Já que minhas “férias” acabaram, acabo, junto com ela, meu livro de férias: “Vida” 4 Biografias: Cruz e Sousa, Bashô, Jesus e Trótski, do grande Paulo Leminski.
Só me resta dizer: que presente! Leminski leva a gente, pelo seu ponto de vista, rumo à vida destes quatro caras incríveis. Faz rever a história, crenças, preconceitos, escolhas, caminhos e traçados de vida!
Já na primeira história, sobre Cruz e Sousa, meu conterrâneo, ele provoca à luta, aos desejos e à vida! Negro, nascido em 1861, filho de escravos, na antiga Nossa Senhora do Desterro, adotado pelo Marechal do Império. Foi tratado como “branco” por uma classe declaradamente preconceituosa! O único em uma escola de brancos. Poeta simbolista de grandes feitos, assimilou sua contradição social, ética e cultural e transformou sua história. Fez o seu traçado a próprio punho! Desde quando me foi apresentado na escola, ele me encoraja, rompe fronteiras!
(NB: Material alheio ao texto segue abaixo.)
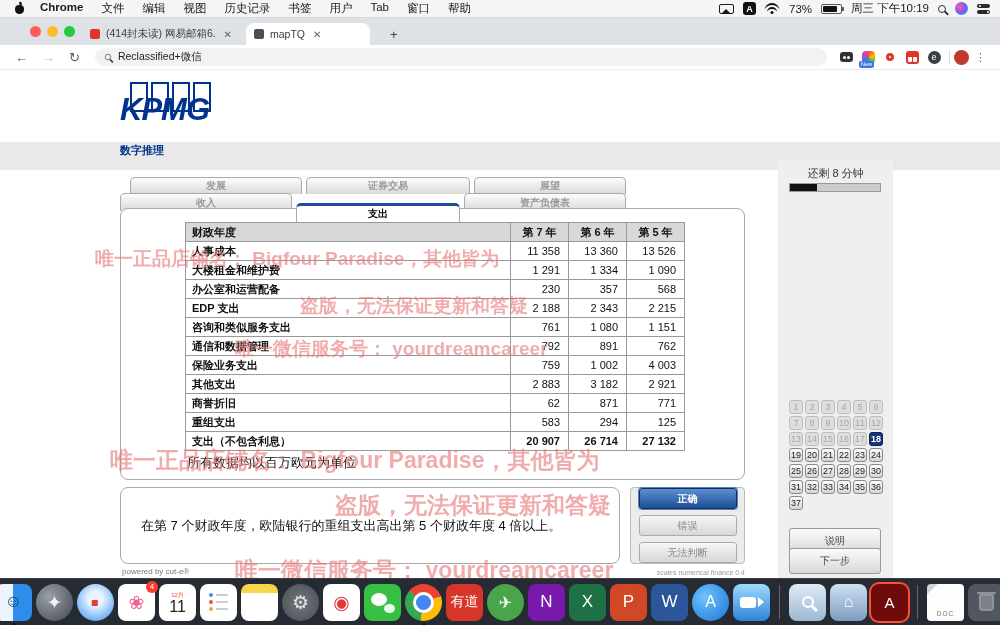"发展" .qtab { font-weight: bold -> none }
Depois, vamos ao Japão, na época dos Samurais, com os haikais de Bashô. Um homem viajante atrás das palavras certas para sua escrita sucinta: “haikai é apenas o que está acontecendo aqui e agora”. Traçou o seu caminho, a pé, por todo Japão agreste e agrário.
Nesta grande viagem, o autor nos leva, também, à Rússia revolucionária. De homens áridos, de fala bruta, em busca de poder. Onde encontramos Trótski, que, mesmo colecionando inúmeras prisões e o exílio, move as fronteiras do pensamento russo estratificado.
E Jesus no meio disso? O que mais me encanta é o jeito que Leminski o apresenta: o menino Jesus andando descalço em Jerusalém. Como quem pisa no chão de seu bairro apenas para brincar. E conta que este menino, às vezes, seguia o cego na estrada e voltava só à noite prá casa. Maria ficava
preocupada com seus sumiços e, na volta, Jesus perguntava: mãe, tem pão?
O menino Jesus subia no telhado para ver as estrelas, sumia na feira, ficava no rio o dia todo. Um dia, José viu crescerem pêlos em Jesus e comentou: ele está crescendo! Graças a Deus, quem sabe ele endireita – comenta Maria! Até
que José perguntou: Vai ser carpinteiro, meu filho? E Jesus respondeu: Não sei o que vou fazer da vida pai. Acho que vou andar mais um pouco por aí. Mãe,tem pão?
Este livro, estes homens, estas histórias foram me colocando em contato com a minha própria estrada. Com as escolhas que fiz e onde estou hoje. Observando e constatando que sempre há muitos caminhos na frente. Quando escolhemos um, estamos abrindo mão dos outros. E é com esta vareta da escolha que começamos a fazer o traçado dos nossos desejos.
Este traçado fica mais forte quando há sonhos, habilidades e realizações envolvidas. Isso faz com que preconceitos sejam revistos. Faz com que um país possa ser atravessado a pé. Permite que façamos uma revolução filosófica.
E talvez o grande sucesso, não este vendido nas prateleiras, a preço de fórmulas e bens materiais, mas o verdadeiro sucesso seja olhar para trás e ver que seu caminho está bem traçado. Há pegadas, há areia mais grossa, areia mais fina. Num pedaço, o mar lambeu e deixou mais sutil.
E nunca se sabe o terreno que espera à frente. Mas, com sua vareta da escolha na mão, você pode continuar a caminhar, romper suas barreiras e preconceitos, inventar um novo jeito de fazer algo, revolucionar um gênero poético, traçar sua
história. E voltar para casa e perguntar: mãe, tem pão?